Before I go, I have something to say

There Goes the Neighborhood

Big bad changes are afoot in my old neighborhood. Dismay has led me to some strange places, including a children’s picture book, a local history text, and a 2009 Pixar movie.

The picture book is Virginia Lee Burton’s The Little House. Published in 1942, it depicts the story of a pretty pink house in the country surrounded by apple trees and farm fields. The man who builds it declares, “This little house shall never be sold for gold or silver and she will live to see our great-great-grandchildren’s great-great-grandchildren living in her.” But she empties out as the parents age and their children disperse.

As the little house remains on the hill, the landscape around is transformed. From its embrace by green fields and a horizon-skimming sky, the house becomes crowded by other, bigger, houses. City streets supplant the farms, and more houses are built, then torn down to become apartments, then skyscrapers. Busy passersby no longer notice the little old house.

This may remind you of the premise of Pixar’s wonderful movie “Up,” which features a similar house, lived in by a loving couple who grow old together. The death of Ellie leaves Carl a crotchety loner. His solution? Attach the house to enough balloons to fly it away into amazing adventures. Even when he must let the house go, it lands in just the spot he and his wife had dreamed of.

I love a happy ending. But if this rezoning goes through, three of Dubuque’s own little houses will be demolished, their lots rezoned “Commercial—Shopping Center” for a laundromat plus other “multiple options” under consideration by the man from DeWitt who now owns the lots.

These are dwellings that once housed our across-the-street neighbors. Granted, University is not some bucolic country road, but my kids and I managed to cross it safely many times in the two decades we called it our own. My son’s friend Jason lived in one of them; next door lived a wonderful family who babysat when I worked nights.

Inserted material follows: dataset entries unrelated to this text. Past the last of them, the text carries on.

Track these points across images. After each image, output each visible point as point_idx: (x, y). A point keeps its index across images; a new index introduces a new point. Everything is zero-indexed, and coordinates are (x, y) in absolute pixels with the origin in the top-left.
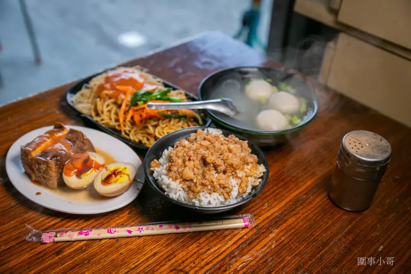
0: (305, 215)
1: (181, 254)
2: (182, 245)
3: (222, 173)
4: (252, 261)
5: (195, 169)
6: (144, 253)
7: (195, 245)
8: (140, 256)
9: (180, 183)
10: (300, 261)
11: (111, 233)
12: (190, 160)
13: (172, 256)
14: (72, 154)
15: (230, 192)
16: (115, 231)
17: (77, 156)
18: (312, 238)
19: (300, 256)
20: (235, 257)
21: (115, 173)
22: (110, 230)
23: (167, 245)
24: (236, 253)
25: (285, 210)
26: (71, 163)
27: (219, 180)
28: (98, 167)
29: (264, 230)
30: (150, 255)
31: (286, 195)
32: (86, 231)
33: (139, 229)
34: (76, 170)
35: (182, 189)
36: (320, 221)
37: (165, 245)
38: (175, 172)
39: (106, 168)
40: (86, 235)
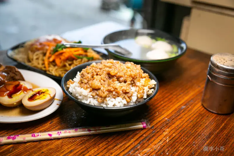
0: (188, 118)
1: (93, 150)
2: (94, 143)
3: (123, 83)
4: (153, 152)
5: (102, 81)
6: (62, 151)
7: (104, 143)
8: (58, 153)
9: (90, 91)
10: (191, 150)
11: (35, 136)
12: (97, 75)
13: (86, 152)
14: (6, 81)
15: (131, 97)
16: (38, 135)
17: (10, 83)
18: (197, 134)
19: (190, 147)
20: (138, 150)
21: (39, 93)
22: (34, 135)
23: (81, 144)
24: (138, 147)
25: (172, 116)
26: (5, 87)
27: (122, 87)
28: (26, 90)
29: (159, 130)
30: (67, 152)
31: (171, 106)
32: (13, 136)
33: (58, 132)
34: (8, 92)
35: (92, 96)
36: (200, 122)
37: (79, 144)
38: (86, 84)
39: (33, 91)
40: (13, 139)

For decades, it was a pleasantly mixed neighborhood, close to a bank, a drugstore, and Nanny Goat’s, the ice cream shop that came back to life every summer. (They gave out coupons for free cones to all of us nearby, compensation for anything dropped in our yards by their customers. What a nice way to make yourself welcome.) Fire Station 4, at the corner of University and Grandview, contributed periodic bursts of excitement, and the firefighters were friendly to any curious kid or adult. After all, they lived there, too.

Allison-Henderson Park, just to the east, allows kids to swing in the summer and coast down a gentle slope in the snow. My daughter loved that place so much, she spent most of one long afternoon picking up litter—not for glory or cash, but because that’s how you treat a place you love.

Not long after we moved there, the city condemned a half-dozen perfectly good houses east of Grandview. New healthcare facilities were built, along with a new bank and drugstore. Though we didn’t know the people living in those houses very well, they were familiar to us, because we delivered newspapers to them every day for years. My daughter told me she had watched these displaced families as they stood on the other side of the street, watching their front porches and living rooms and bedrooms fall to the ground, turned to rubble in a day.

Of course those families had been paid for their houses, and made new homes elsewhere. But they stood watching with tears rolling down their faces. Allison was equally sad, wondering, “Could that happen to our house?”

I wanted to reassure her, but I watched with dread as other nearby houses became rentals. Those behind our alley seemed safe—larger, more expensive, not quite as close to the gas station and restaurants. When we moved, we hoped the new owners would love our tall house as much as we had. Now over 150 years old, evidence of that house can be seen in a Sanborn fire map on page 266 in Dubuque on the Mississippi. Its ceilings are high; the wood floors glow in the sun.

Now, though, I fear its days are numbered. I wish we could move it out to the country, the way the Little House’s people had done. Lacking that, maybe someone can attach it to a zillion balloons, taking it far from harm.

But the man who now owns the three houses in the 1600 block of University has other ideas. Where I see homes and patios and lamps coming on at night, he sees profits to be made, and stuff to be sold, at businesses already abounding in Dubuque. At least one member of the Dubuque Zoning Advisory Commission has already written off the area’s future, declaring, “To me, it doesn’t look like residential is going to be sustainable there anyway.”

It may look commercial to her, but that’s only because past rezoning decisions have already allowed commercial encroachment in what used to be a neighborhood where people lived and thrived. If the City Council gives up on this area, what’s next? Will other old homes and leafy trees give way to even more strip malls?

It shouldn’t take a house-moving truck, or a bright bunch of helium balloons, to keep a neighborhood alive. We need leaders who look at a row of houses and see homes, not commercial opportunities.

Please don’t let my family see our old—but sturdy, and lovely—house come down. Do you want inviting, sustainable neighborhoods to attract and keep good people in Dubuque? Then take off your blinders and see the possibilities. “Sustain” is a verb. Do it.